# Task objective:
Copy every line of the listing below word for word, leaving out the pictures.

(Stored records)
— BEGIN —

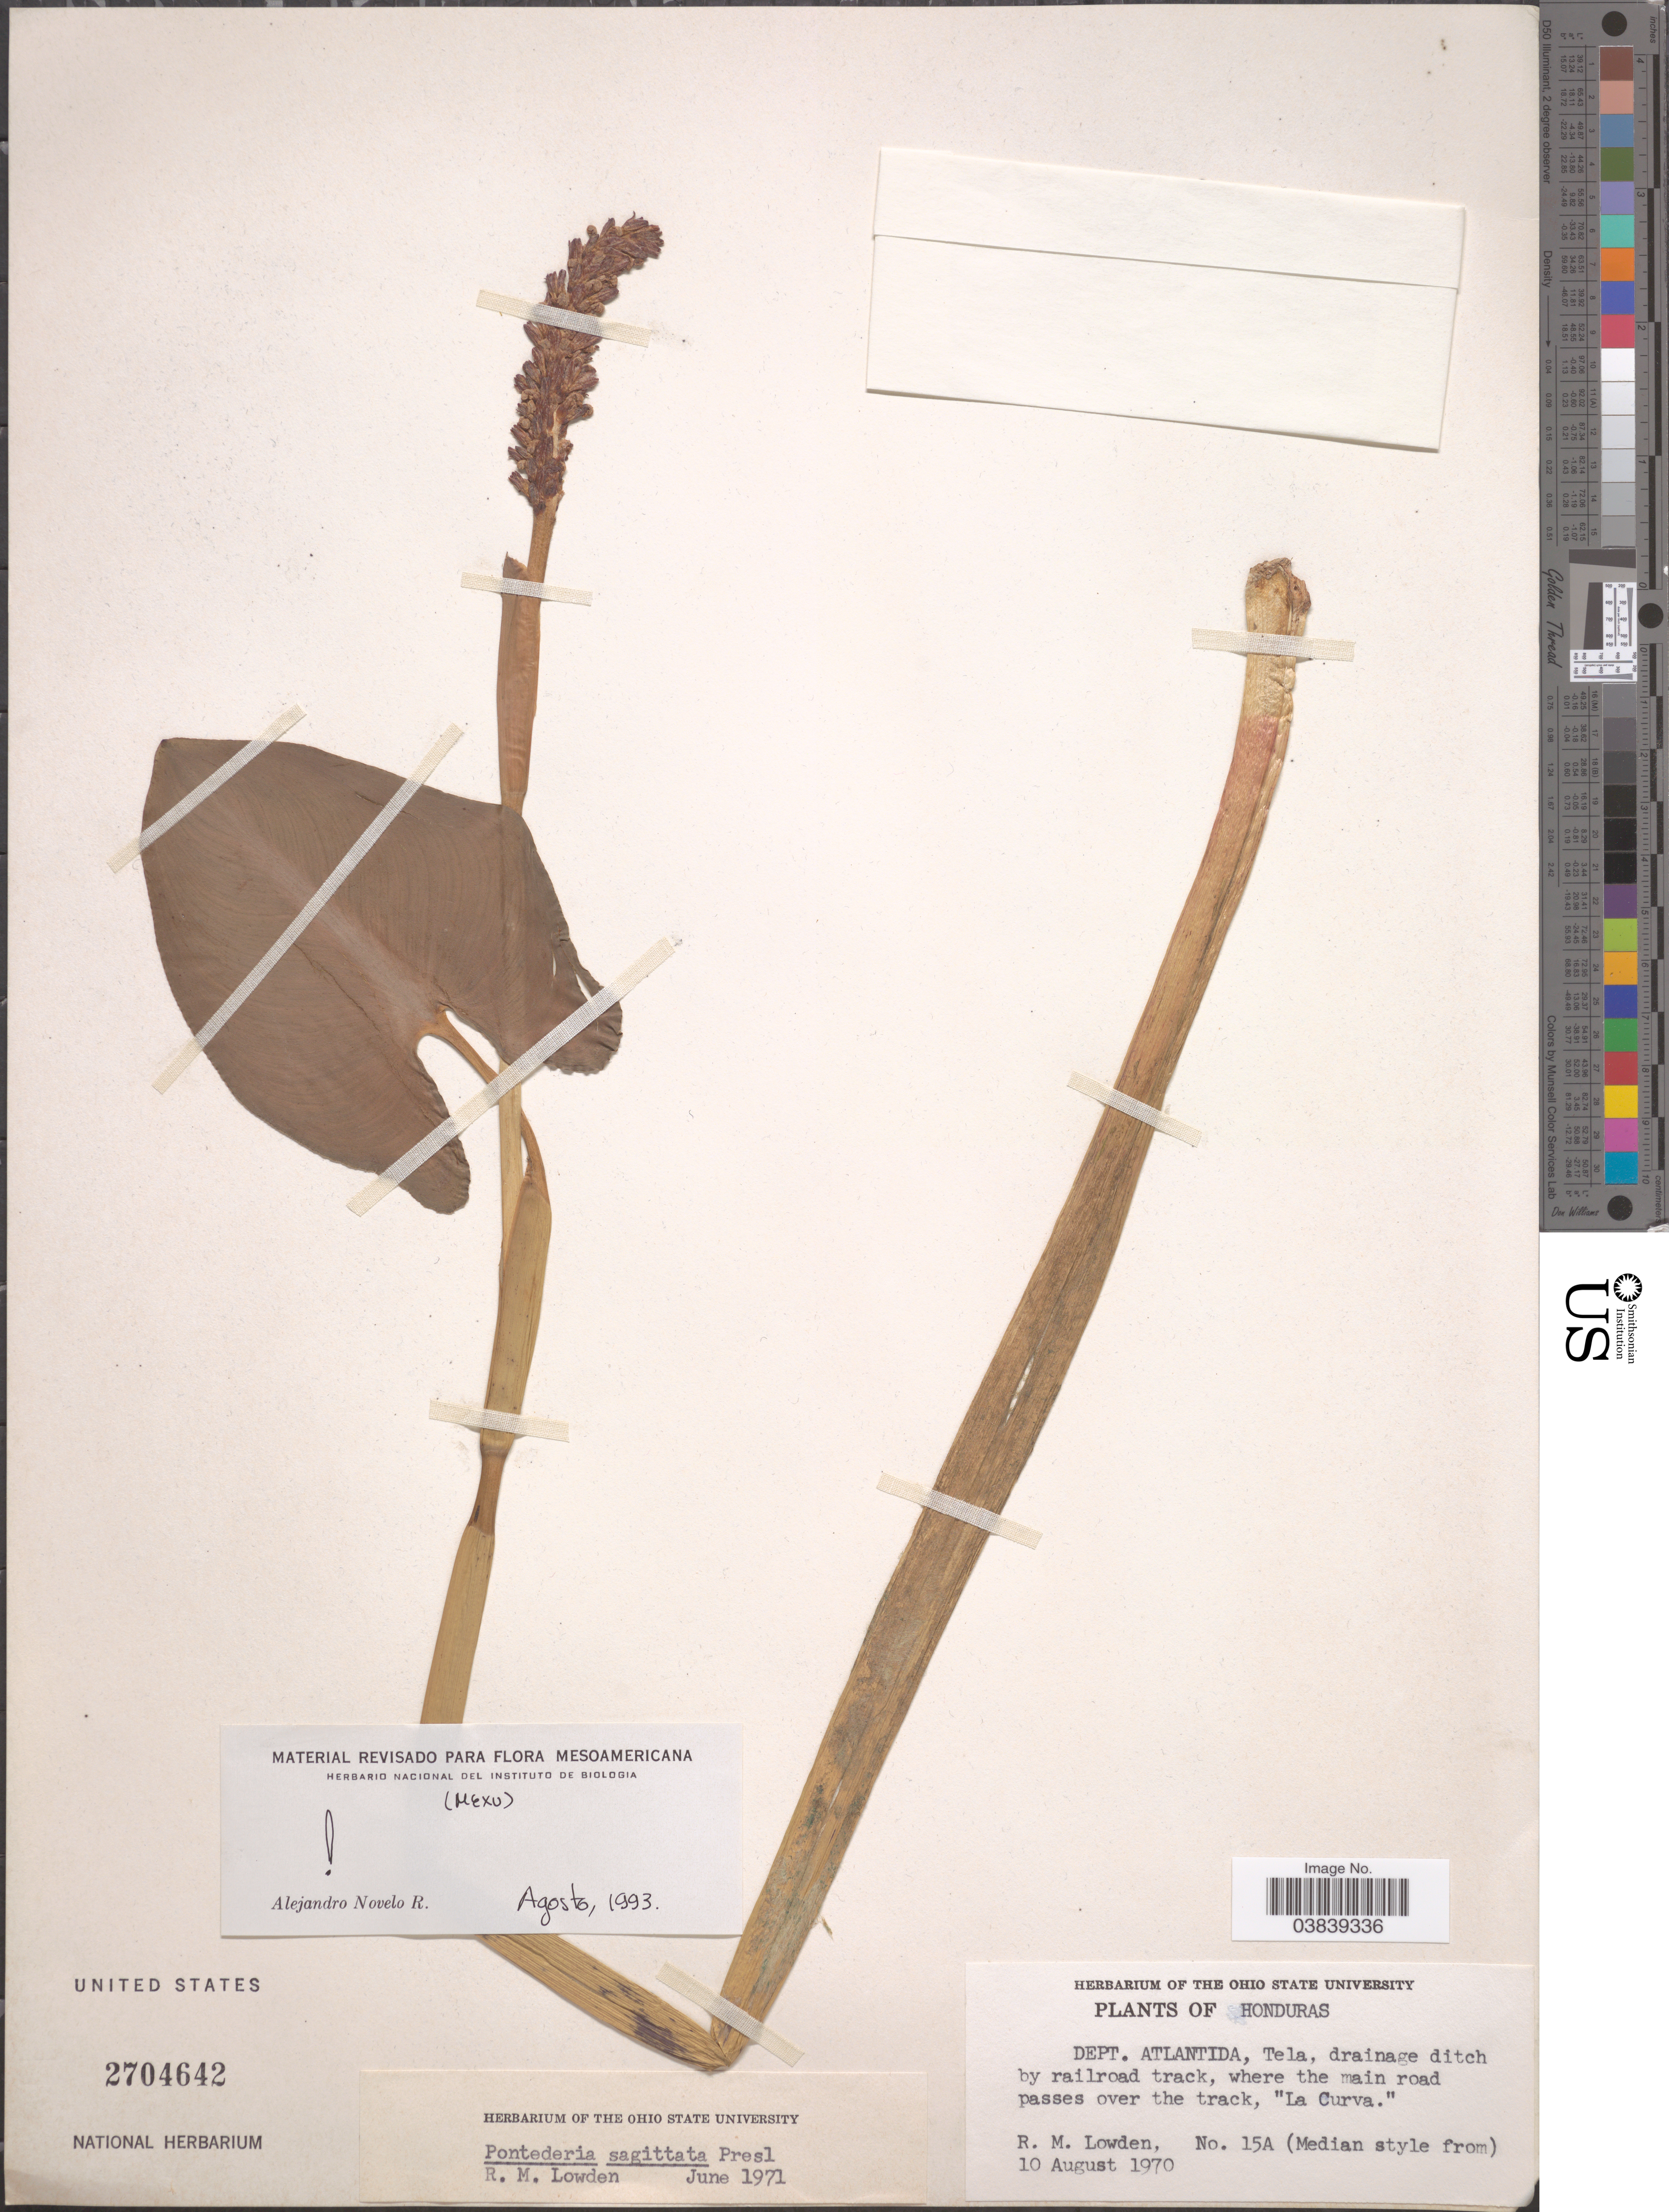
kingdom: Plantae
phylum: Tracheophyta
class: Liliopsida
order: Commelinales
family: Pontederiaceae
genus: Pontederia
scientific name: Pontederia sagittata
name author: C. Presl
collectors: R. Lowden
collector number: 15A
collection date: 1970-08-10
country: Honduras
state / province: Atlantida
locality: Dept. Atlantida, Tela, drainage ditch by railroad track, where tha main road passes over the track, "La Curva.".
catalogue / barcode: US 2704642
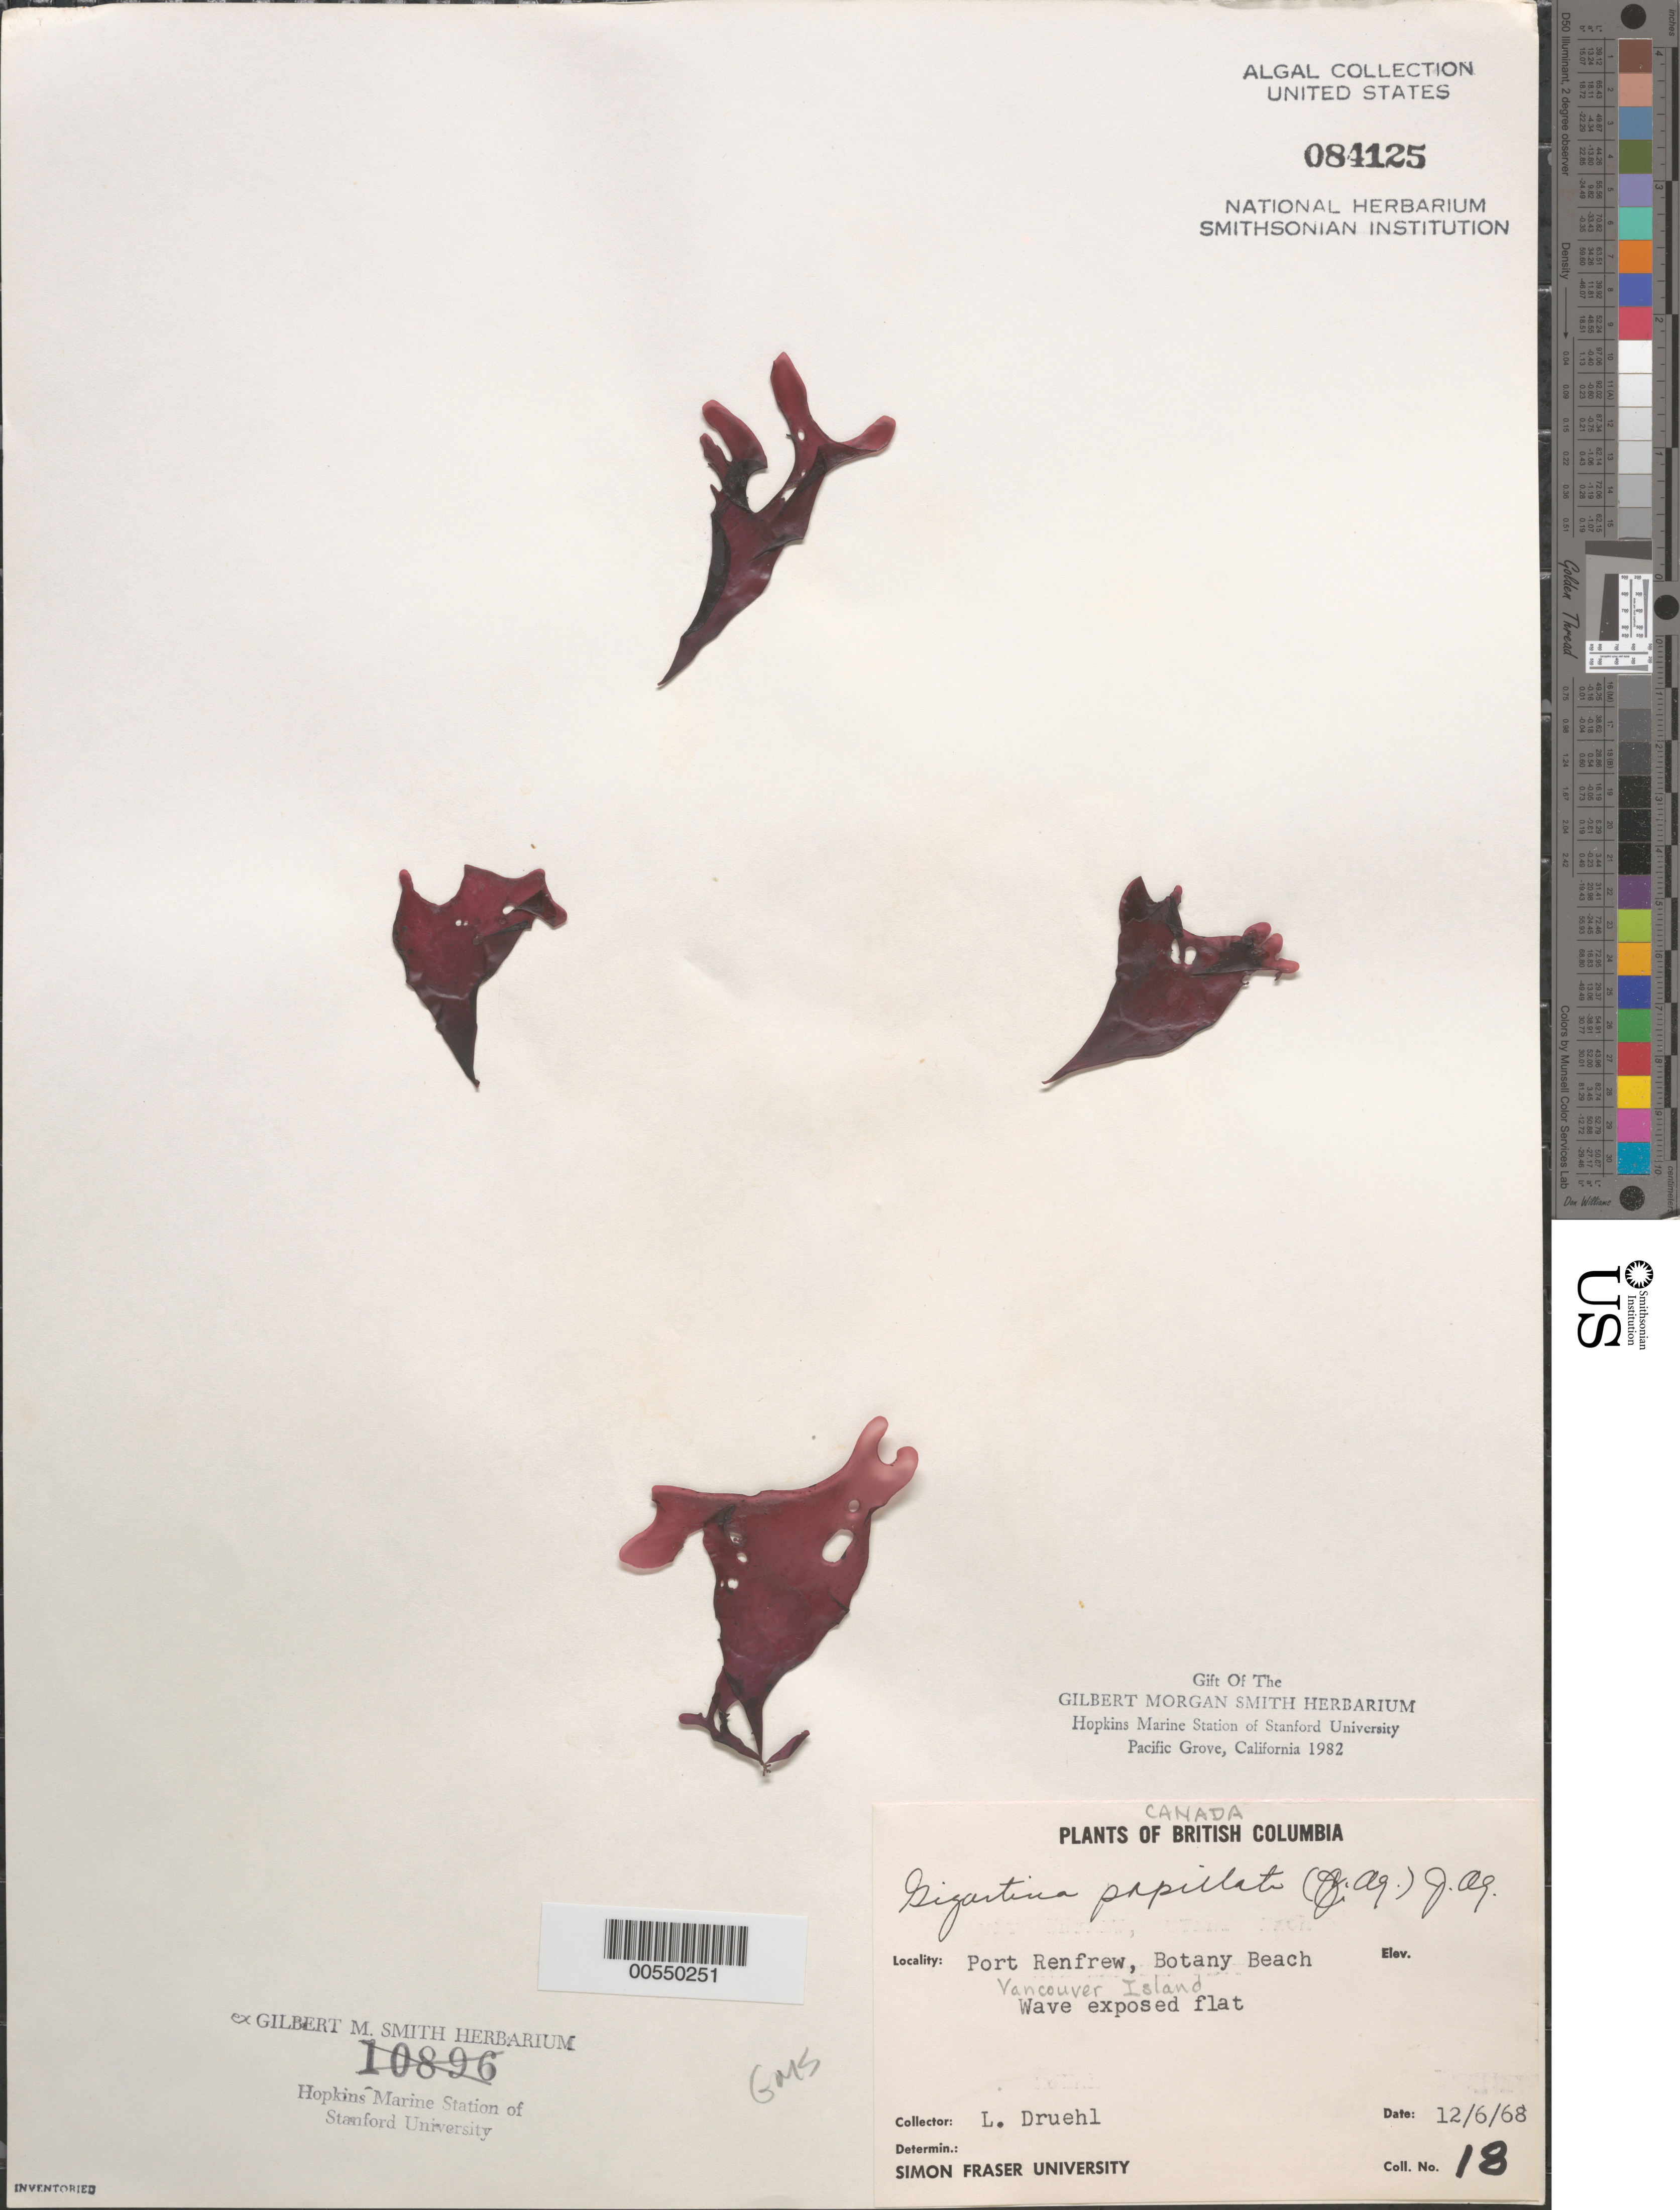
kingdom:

— END —

# Written solution:
kingdom: Plantae
phylum: Tracheophyta
class: Liliopsida
order: Commelinales
family: Pontederiaceae
genus: Pontederia
scientific name: Pontederia sagittata
name author: C. Presl
collectors: R. Lowden
collector number: 15A
collection date: 1970-08-10
country: Honduras
state / province: Atlantida
locality: Dept. Atlantida, Tela, drainage ditch by railroad track, where tha main road passes over the track, "La Curva.".
catalogue / barcode: US 2704642
kingdom:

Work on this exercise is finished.